#### TASK DESCRIPTION:
Reprint the entries without altering anything.
RECORDS TO USE section start
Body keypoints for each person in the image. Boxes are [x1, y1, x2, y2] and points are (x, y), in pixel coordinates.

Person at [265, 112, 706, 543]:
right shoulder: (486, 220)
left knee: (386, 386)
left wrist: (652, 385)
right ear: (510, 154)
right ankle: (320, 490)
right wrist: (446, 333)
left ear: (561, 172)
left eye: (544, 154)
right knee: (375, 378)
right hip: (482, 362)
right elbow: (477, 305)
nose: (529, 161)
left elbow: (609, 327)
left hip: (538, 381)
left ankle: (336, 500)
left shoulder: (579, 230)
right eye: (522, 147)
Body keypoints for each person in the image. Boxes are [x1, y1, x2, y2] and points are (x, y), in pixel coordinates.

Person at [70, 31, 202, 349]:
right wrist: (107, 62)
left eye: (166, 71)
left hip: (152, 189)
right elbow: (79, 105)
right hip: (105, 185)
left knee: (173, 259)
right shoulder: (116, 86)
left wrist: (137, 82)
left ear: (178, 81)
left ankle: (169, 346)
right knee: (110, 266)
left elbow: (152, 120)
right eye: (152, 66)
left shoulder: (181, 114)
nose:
RECORDS TO USE section end
#### RESPONSE FOR THIS EXERCISE:
Body keypoints for each person in the image. Boxes are [x1, y1, x2, y2] and points are (x, y), in pixel coordinates.

Person at [265, 112, 706, 543]:
right shoulder: (486, 220)
left knee: (386, 386)
left wrist: (652, 385)
right ear: (510, 154)
right ankle: (320, 490)
right wrist: (446, 333)
left ear: (561, 172)
left eye: (544, 154)
right knee: (375, 378)
right hip: (482, 362)
right elbow: (477, 305)
nose: (529, 161)
left elbow: (609, 327)
left hip: (538, 381)
left ankle: (336, 500)
left shoulder: (579, 230)
right eye: (522, 147)
Body keypoints for each person in the image. Boxes are [x1, y1, x2, y2] and points are (x, y), in pixel coordinates.

Person at [70, 31, 202, 349]:
right wrist: (107, 62)
left eye: (166, 71)
left hip: (152, 189)
right elbow: (79, 105)
right hip: (105, 185)
left knee: (173, 259)
right shoulder: (116, 86)
left wrist: (137, 82)
left ear: (178, 81)
left ankle: (169, 346)
right knee: (110, 266)
left elbow: (152, 120)
right eye: (152, 66)
left shoulder: (181, 114)
nose:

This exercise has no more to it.